The film is writer-director Tony McNamara’s directorial debut and, although he previously directed several shorts, the bulk of his experience in the arts had been writing for theatre. His lead actor, Ben Lee, has been entertaining audiences as a professional musician since he was in his teens but had no acting experience whatsoever when he made the film.

With a first-time director, some would see this casting decision as brave, but Lee brought many marketing opportunities because of his existing fan base and media appeal. At a question-and-answer session in Sydney on the eve of the August 2003 release of the film, McNamara said he decided he wanted Lee after he saw him interviewed on the television show The Panel (1998–2004). ‘He had a fearless bravado’, he said. The Rage in Placid Lake is a comic drama, tinged with absurdist humour, and playing the title character required a certain amount of chutzpah. Christopher Stollery, who plays Placid’s likeable boss at the insurance company, is also a newcomer to film although he has had extensive experience in the theatre.

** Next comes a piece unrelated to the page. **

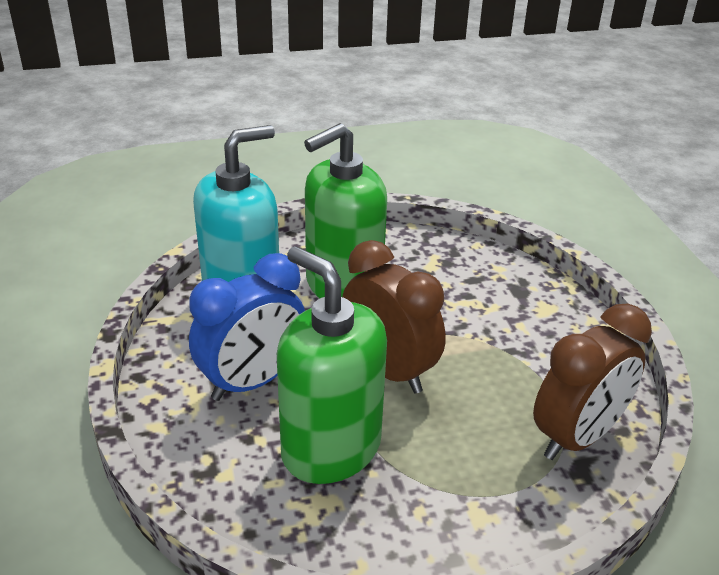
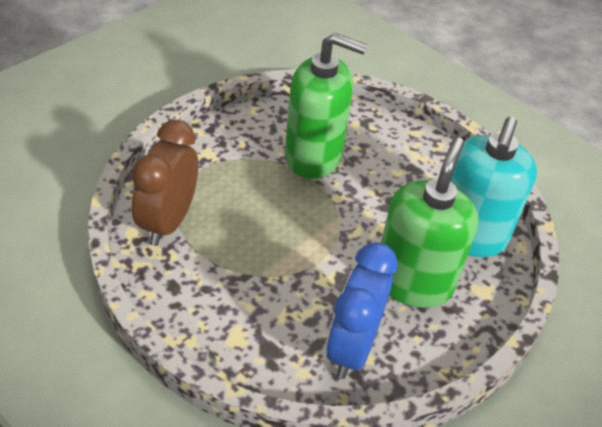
camera: 145 degrees right, 10 degrees up
blue clock [189,253,305,401] -> blue clock moved to [326,242,398,379]
brown clock [342,240,446,394] -> none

McNamara based The Rage in Placid Lake on his own stage play, The Cafe Latte Kid, which was first produced by the Sydney Theatre Company in 1994 at the Wharf Studios. He says, however, that the two productions have little in common except that he retained the four characters of Placid, his mum and dad, and his best friend Gemma. McNamara has done a good job of throwing aside the restrictions of theatre and opening out the story in terms of visual appeal, the breadth of settings and additional characters. Placid gets the girl only when he goes back to being who he really is.

The Rage in Placid Lake was released in Australian cinemas on 28 August 2003. It was nominated for four AFI Awards in 2003, including Best Picture, Actress (Rose Byrne) and Supporting Actress (Miranda Richardson). It won the prize for Adapted Screenplay.